▶ **Exercise**
Give the data again word for word; drop the pictures.

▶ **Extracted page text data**
═══

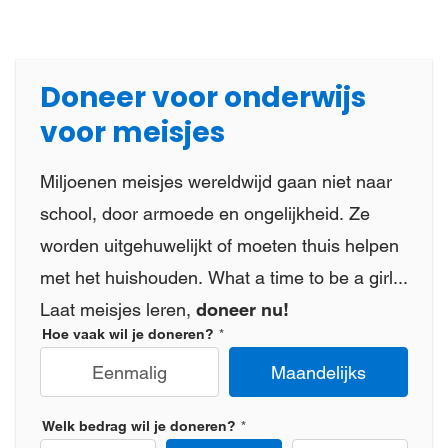
Doneer voor onderwijs
voor meisjes
Miljoenen meisjes wereldwijd gaan niet naar
school, door armoede en ongelijkheid. Ze
worden uitgehuwelijkt of moeten thuis helpen
met het huishouden. What a time to be a girl...
Laat meisjes leren,
doneer nu!
Hoe vaak wil je doneren?
Eenmalig
Maandelijks
Welk bedrag wil je doneren?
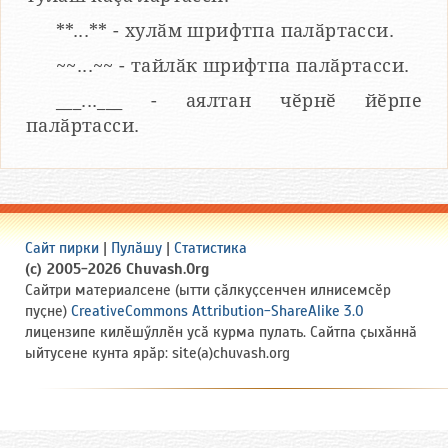
**...** - хулӑм шрифтпа палӑртасси.
~~...~~ - тайлӑк шрифтпа палӑртасси.
___...___ - аялтан чӗрнӗ йӗрпе
палӑртасси.
Сайт пирки
|
Пулӑшу
|
Статистика
(c) 2005-2026 Chuvash.Org
Сайтри материалсене (ытти ҫӑлкуҫсенчен илнисемсӗр
пуҫне)
CreativeCommons Attribution-ShareAlike 3.0
лицензипе килӗшӳллӗн усӑ курма пулать. Сайтпа ҫыхӑннӑ
ыйтусене кунта ярӑр: site(a)chuvash.org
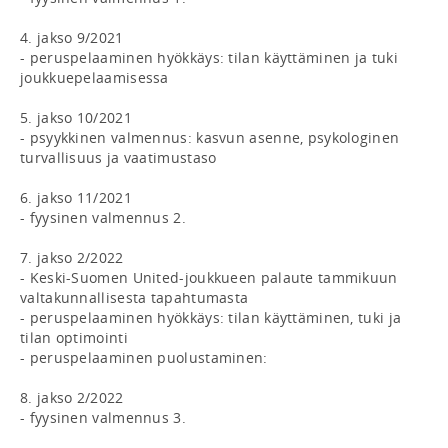
4. jakso 9/2021 

- peruspelaaminen hyökkäys: tilan käyttäminen ja tuki 
joukkuepelaamisessa 

5. jakso 10/2021

- psyykkinen valmennus: kasvun asenne, psykologinen 
turvallisuus ja vaatimustaso 

6. jakso 11/2021

- fyysinen valmennus 2. 

7. jakso 2/2022

- Keski-Suomen United-joukkueen palaute tammikuun 
valtakunnallisesta tapahtumasta

- peruspelaaminen hyökkäys: tilan käyttäminen, tuki ja 
tilan optimointi

- peruspelaaminen puolustaminen: 

8. jakso 2/2022

- fyysinen valmennus 3. 
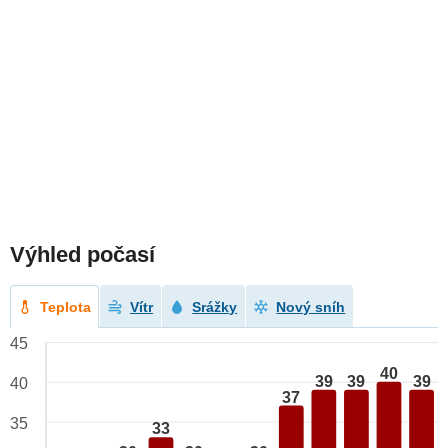
Výhled počasí
Teplota
Vítr
Srážky
Nový sníh
45
40
39
39
39
40
37
35
33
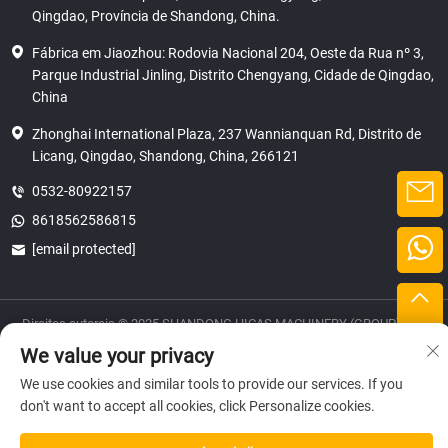
Qingdao, Província de Shandong, China.
Fábrica em Jiaozhou: Rodovia Nacional 204, Oeste da Rua nº 3,
Parque Industrial Jinling, Distrito Chengyang, Cidade de Qingdao,
China
Zhonghai International Plaza, 237 Wannianquan Rd, Distrito de
Licang, Qingdao, Shandong, China, 266121
0532-80922157
8618562586815
[email protected]
Direitos autorais © 2025 SHANDONG HICAS MACHINERY (GROUP) CO.,
LTD.
We value your privacy
privacidade
We use cookies and similar tools to provide our services. If you
don't want to accept all cookies, click Personalize cookies.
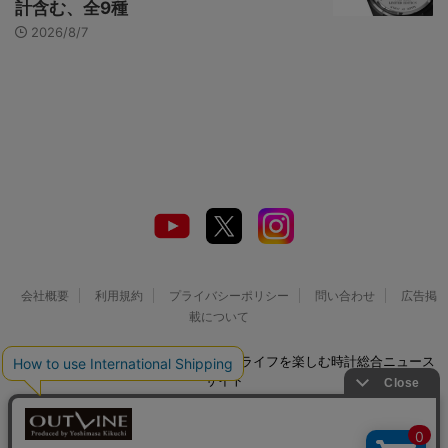
計含む、全9種
2026/8/7
会社概要
利用規約
プライバシーポリシー
問い合わせ
広告掲
載について
© 2026 Watch LIFE NEWS｜ウオッチライフを楽しむ時計総合ニュース
サイト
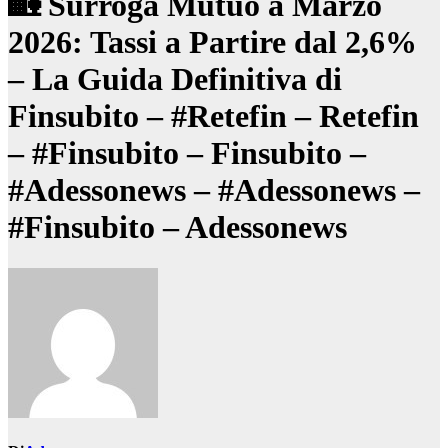
🏡 Surroga Mutuo a Marzo
2026: Tassi a Partire dal 2,6%
– La Guida Definitiva di
Finsubito – #Retefin – Retefin
– #Finsubito – Finsubito –
#Adessonews – #Adessonews –
#Finsubito – Adessonews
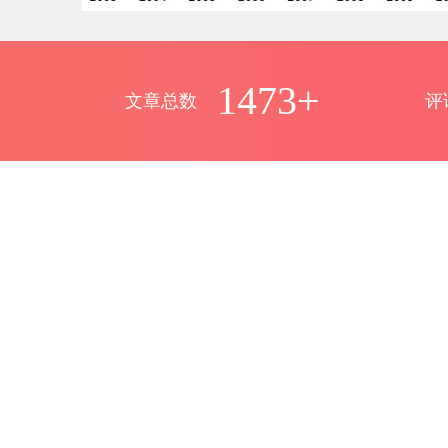
1473+
文章总数
评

═══

▶ **Solution to this problem**
Doneer voor onderwijs
voor meisjes
Miljoenen meisjes wereldwijd gaan niet naar
school, door armoede en ongelijkheid. Ze
worden uitgehuwelijkt of moeten thuis helpen
met het huishouden. What a time to be a girl...
Laat meisjes leren,
doneer nu!
Hoe vaak wil je doneren?
Eenmalig
Maandelijks
Welk bedrag wil je doneren?
**...** - хулӑм шрифтпа палӑртасси.
~~...~~ - тайлӑк шрифтпа палӑртасси.
___...___ - аялтан чӗрнӗ йӗрпе
палӑртасси.
Сайт пирки
|
Пулӑшу
|
Статистика
(c) 2005-2026 Chuvash.Org
Сайтри материалсене (ытти ҫӑлкуҫсенчен илнисемсӗр
пуҫне)
CreativeCommons Attribution-ShareAlike 3.0
лицензипе килӗшӳллӗн усӑ курма пулать. Сайтпа ҫыхӑннӑ
ыйтусене кунта ярӑр: site(a)chuvash.org
4. jakso 9/2021 

- peruspelaaminen hyökkäys: tilan käyttäminen ja tuki 
joukkuepelaamisessa 

5. jakso 10/2021

- psyykkinen valmennus: kasvun asenne, psykologinen 
turvallisuus ja vaatimustaso 

6. jakso 11/2021

- fyysinen valmennus 2. 

7. jakso 2/2022

- Keski-Suomen United-joukkueen palaute tammikuun 
valtakunnallisesta tapahtumasta

- peruspelaaminen hyökkäys: tilan käyttäminen, tuki ja 
tilan optimointi

- peruspelaaminen puolustaminen: 

8. jakso 2/2022

- fyysinen valmennus 3. 
Výhled počasí
Teplota
Vítr
Srážky
Nový sníh
45
40
39
39
39
40
37
35
33
Qingdao, Província de Shandong, China.
Fábrica em Jiaozhou: Rodovia Nacional 204, Oeste da Rua nº 3,
Parque Industrial Jinling, Distrito Chengyang, Cidade de Qingdao,
China
Zhonghai International Plaza, 237 Wannianquan Rd, Distrito de
Licang, Qingdao, Shandong, China, 266121
0532-80922157
8618562586815
[email protected]
Direitos autorais © 2025 SHANDONG HICAS MACHINERY (GROUP) CO.,
LTD.
We value your privacy
privacidade
We use cookies and similar tools to provide our services. If you
don't want to accept all cookies, click Personalize cookies.
計含む、全9種
2026/8/7
会社概要
利用規約
プライバシーポリシー
問い合わせ
広告掲
載について
© 2026 Watch LIFE NEWS｜ウオッチライフを楽しむ時計総合ニュース
サイト
🏡 Surroga Mutuo a Marzo
2026: Tassi a Partire dal 2,6%
– La Guida Definitiva di
Finsubito – #Retefin – Retefin
– #Finsubito – Finsubito –
#Adessonews – #Adessonews –
#Finsubito – Adessonews
1473+
文章总数
评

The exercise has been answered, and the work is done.